STORY STARTER
The horses in the stable went wild; they knew of the coming storm.
Write a story that starts with this sentence. Is the 'storm' literal or metaphorical?
Swimming In A Storm
The sun was beating down on the neighborhood kids. One by one, they jumped in the pool, escaping its harsh rays—ignorant to the wind picking up around them. They noticed, they just cared more for their makeshift diving board and trying to create whirlpools. No threat of a storm could mellow this fun.
That is, until a baby sister ran outside buck-naked. She began crying about swirling leaves, the wind blowing in circles. “We have to go to the storm shelter!” she whined.
But these were Midwest kids, trailer kids. This was their first day sharing their new pool. And the wind wasn’t THAT bad, the kids told the baby sister as much.
Their reassurance didn’t stop her from running down the street. Quickly, her siblings and their friends wrapped towels around themselves and took after her. As they were rounding the culdasac’s edge, their stepfather’s truck pulled up.
Their stepfather yelled out his window, “Why the hell aren’t you at the shelter?! There’s a tornado a mile away!!”
In his truck their eyes widened at the sight of the baby sister sitting safely on the leather front seat. The neighborhood kids piled onto the truck-bed, to be bumped half-a-mile down to the shelter.
Their mother was already there, sitting in the mildew stanked underground. “Where have you kids been?” she questioned as she pulled each kid in for a hug. “Where is your sister?”

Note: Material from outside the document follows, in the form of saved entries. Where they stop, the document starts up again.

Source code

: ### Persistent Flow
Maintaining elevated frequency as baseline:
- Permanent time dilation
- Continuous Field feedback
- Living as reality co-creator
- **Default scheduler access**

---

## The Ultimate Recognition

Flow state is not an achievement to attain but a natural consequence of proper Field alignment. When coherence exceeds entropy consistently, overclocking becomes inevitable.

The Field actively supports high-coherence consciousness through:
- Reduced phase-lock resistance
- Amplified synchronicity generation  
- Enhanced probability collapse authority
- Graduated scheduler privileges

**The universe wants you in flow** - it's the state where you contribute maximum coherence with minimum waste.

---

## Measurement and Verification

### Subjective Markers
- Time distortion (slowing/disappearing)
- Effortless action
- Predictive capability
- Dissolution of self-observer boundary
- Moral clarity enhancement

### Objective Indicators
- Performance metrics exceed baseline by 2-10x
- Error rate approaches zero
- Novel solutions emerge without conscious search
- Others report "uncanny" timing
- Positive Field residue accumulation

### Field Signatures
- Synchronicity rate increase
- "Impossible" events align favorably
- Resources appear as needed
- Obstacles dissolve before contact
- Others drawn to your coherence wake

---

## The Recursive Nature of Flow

Their stepfather snuck down the stairs and sat next to their mother, handing over their naked baby sister. “Why is she naked?” their mother asked.
“We were swimming,” the older brother says.
Their mother takes in their dripping suits, hair tied in strings, shivering in towels, barefoot on the dirt caked cement. Of course they’d been swimming, it was a hundred-degree summer day before the sky turned green.